We are not far from the natural endpoint, where Amazon Web Services’ algorithms can inherently build other algorithms to make sense of your big data in a click. In the same way that few stray from Amazon, Oracle, Microsoft or Google for their cloud storage, few will stray from the cloud-based AI number-crunchers that will discern meaning for a fraction of the price that SaaS companies can.

Don’t believe me? Amazon just opened up an entire consultancy service. TechCrunch’s Ingrid Lunden noted that this machine learning lab will pair “Amazon machine learning experts with customers looking to build solutions using the AI tech. And it’s releasing new features within Amazon Rekognition, Amazon’s deep learning-based image recognition platform: real-time face recognition and the ability to recognize text in images.”

So, it’s already begun. Those who are experts in what big data can do – which is where the future truly lies – aren’t going to be as successful as those who truly know how to show what it can do.

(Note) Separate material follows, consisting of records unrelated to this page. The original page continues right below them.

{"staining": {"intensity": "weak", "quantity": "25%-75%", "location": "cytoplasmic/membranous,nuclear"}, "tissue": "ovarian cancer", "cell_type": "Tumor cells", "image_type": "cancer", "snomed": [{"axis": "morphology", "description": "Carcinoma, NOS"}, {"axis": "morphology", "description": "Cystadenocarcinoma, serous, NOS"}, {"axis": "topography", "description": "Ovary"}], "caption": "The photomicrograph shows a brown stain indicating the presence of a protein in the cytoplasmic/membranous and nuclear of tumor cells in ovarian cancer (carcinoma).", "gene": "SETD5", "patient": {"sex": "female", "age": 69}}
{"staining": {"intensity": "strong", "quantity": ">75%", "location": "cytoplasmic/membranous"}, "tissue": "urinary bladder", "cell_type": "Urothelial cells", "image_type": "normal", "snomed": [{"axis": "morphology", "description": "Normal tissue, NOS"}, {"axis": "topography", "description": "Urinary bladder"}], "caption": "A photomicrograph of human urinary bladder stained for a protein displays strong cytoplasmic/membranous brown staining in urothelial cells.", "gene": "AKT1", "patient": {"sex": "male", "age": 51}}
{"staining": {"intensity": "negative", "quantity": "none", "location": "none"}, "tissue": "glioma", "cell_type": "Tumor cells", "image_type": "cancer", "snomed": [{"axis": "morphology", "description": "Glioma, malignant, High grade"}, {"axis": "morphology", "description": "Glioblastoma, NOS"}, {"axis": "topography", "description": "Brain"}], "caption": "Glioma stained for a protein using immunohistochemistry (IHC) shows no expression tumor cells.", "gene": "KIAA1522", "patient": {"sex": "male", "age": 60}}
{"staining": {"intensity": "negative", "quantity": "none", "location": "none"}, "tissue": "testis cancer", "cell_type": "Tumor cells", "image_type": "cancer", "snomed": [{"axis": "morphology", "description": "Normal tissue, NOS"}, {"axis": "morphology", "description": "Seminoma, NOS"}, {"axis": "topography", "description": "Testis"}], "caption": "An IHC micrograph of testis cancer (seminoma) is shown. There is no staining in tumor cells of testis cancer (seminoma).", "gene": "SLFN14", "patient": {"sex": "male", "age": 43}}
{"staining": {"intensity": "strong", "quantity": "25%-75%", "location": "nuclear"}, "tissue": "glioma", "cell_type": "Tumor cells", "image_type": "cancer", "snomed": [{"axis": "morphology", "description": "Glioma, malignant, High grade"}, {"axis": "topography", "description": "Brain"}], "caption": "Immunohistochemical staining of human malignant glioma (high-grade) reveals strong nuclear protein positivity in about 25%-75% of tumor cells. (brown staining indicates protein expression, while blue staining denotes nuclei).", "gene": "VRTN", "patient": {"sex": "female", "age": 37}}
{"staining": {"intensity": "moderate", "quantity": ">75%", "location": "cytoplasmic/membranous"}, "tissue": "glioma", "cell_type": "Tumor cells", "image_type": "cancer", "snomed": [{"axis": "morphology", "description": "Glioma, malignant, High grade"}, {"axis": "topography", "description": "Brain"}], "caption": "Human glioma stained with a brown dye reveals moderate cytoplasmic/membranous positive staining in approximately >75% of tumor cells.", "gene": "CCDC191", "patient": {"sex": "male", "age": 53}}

And though an algorithm may be able to cover sports, you cannot clone or generate whimsy or humor or the essence of what makes writing enjoyable to read. We are not (at least not yet) at a point where computers are able to have full conversations, let alone exude the creativity to come up with ideas. The creative geniuses of the future may, in fact, be aided by big data, but they will simply use it (as one would use Google to search the giant database known as the internet) to ask the right questions to solve the world’s problems.

A machine can bring together disparate pieces of information into a consumable, even actionable piece of information (sadly, glitches happen, with a “computer glitch” costing Knight Capital $440 million). However, it inherently is there to answer a question or create a series of potential questions for you to ask it. Interpreting the results of big data will soon become far more important than what your big data startup’s algorithm can do.

What I’m saying is that while an algorithm has the capacity to ask questions on a high level, only a human being is able to write those questions. The CEOs of the future will understand how to interpret results well and ask the next question, and the question after that, and take that answer forward.

And in the end, our gut will always be part of decision making. That gut instinct that speaks to you – that tells you to try something, to ask a question, to do something differently – it cannot necessarily correlate to a piece of data. It can absolutely correlate with your future success.